[Excerpts from a dataset]
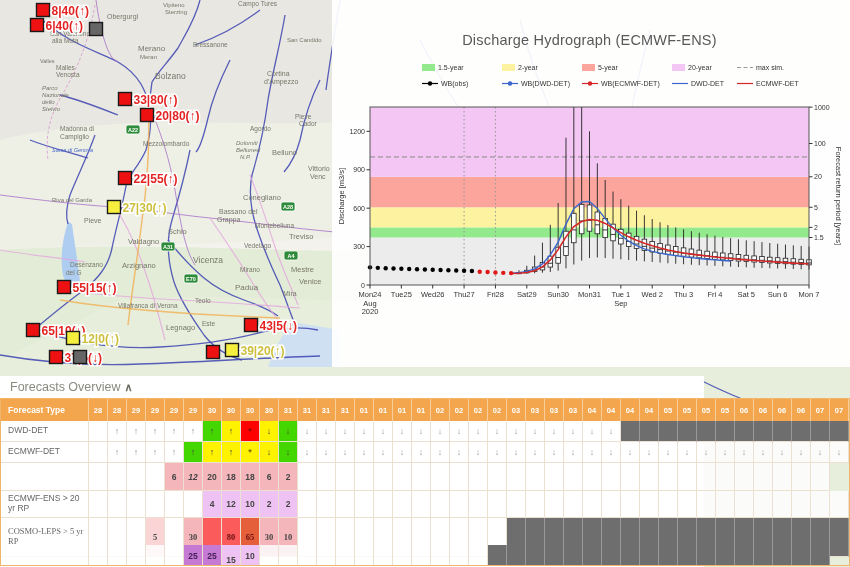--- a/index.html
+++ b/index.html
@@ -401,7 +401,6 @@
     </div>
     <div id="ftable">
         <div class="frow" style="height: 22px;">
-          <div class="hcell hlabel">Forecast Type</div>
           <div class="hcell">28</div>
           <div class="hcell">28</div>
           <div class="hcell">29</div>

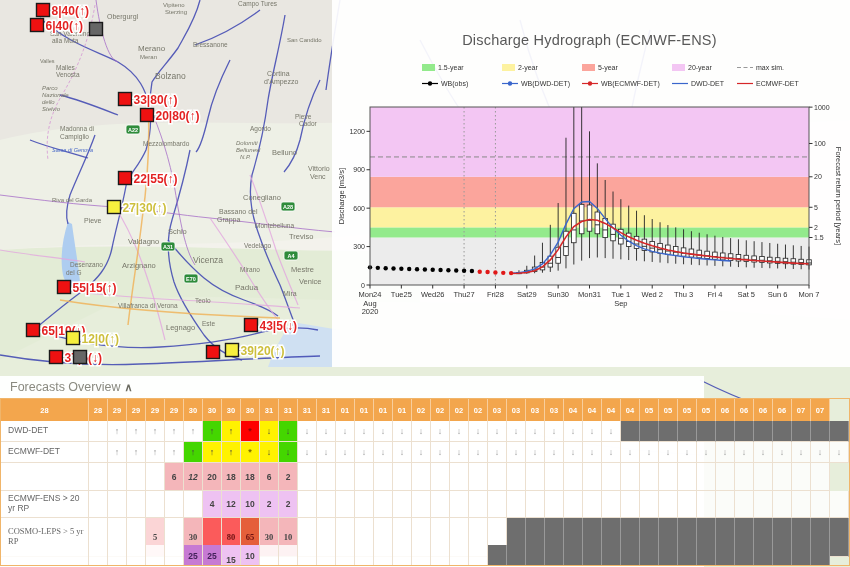--- a/index.html
+++ b/index.html
@@ -769,7 +769,7 @@
           <div class="cell"></div>
           <div class="cell"></div>
         </div>
-        <div class="frow" style="height: 27px; font-family: Liberation Serif, serif;">
+        <div class="frow" style="height: 27px;">
           <div class="cell rlabel">COSMO-LEPS &gt; 5 yr RP</div>
           <div class="cell"></div>
           <div class="cell"></div>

● **Exercise objective**: Your job is to repeat the data exactly, leaving each picture out.

● **Finished exercise**:
--- a/index.html
+++ b/index.html
@@ -401,7 +401,6 @@
     </div>
     <div id="ftable">
         <div class="frow" style="height: 22px;">
-          <div class="hcell hlabel">Forecast Type</div>
           <div class="hcell">28</div>
           <div class="hcell">28</div>
           <div class="hcell">29</div>

--- a/index.html
+++ b/index.html
@@ -769,7 +769,7 @@
           <div class="cell"></div>
           <div class="cell"></div>
         </div>
-        <div class="frow" style="height: 27px; font-family: Liberation Serif, serif;">
+        <div class="frow" style="height: 27px;">
           <div class="cell rlabel">COSMO-LEPS &gt; 5 yr RP</div>
           <div class="cell"></div>
           <div class="cell"></div>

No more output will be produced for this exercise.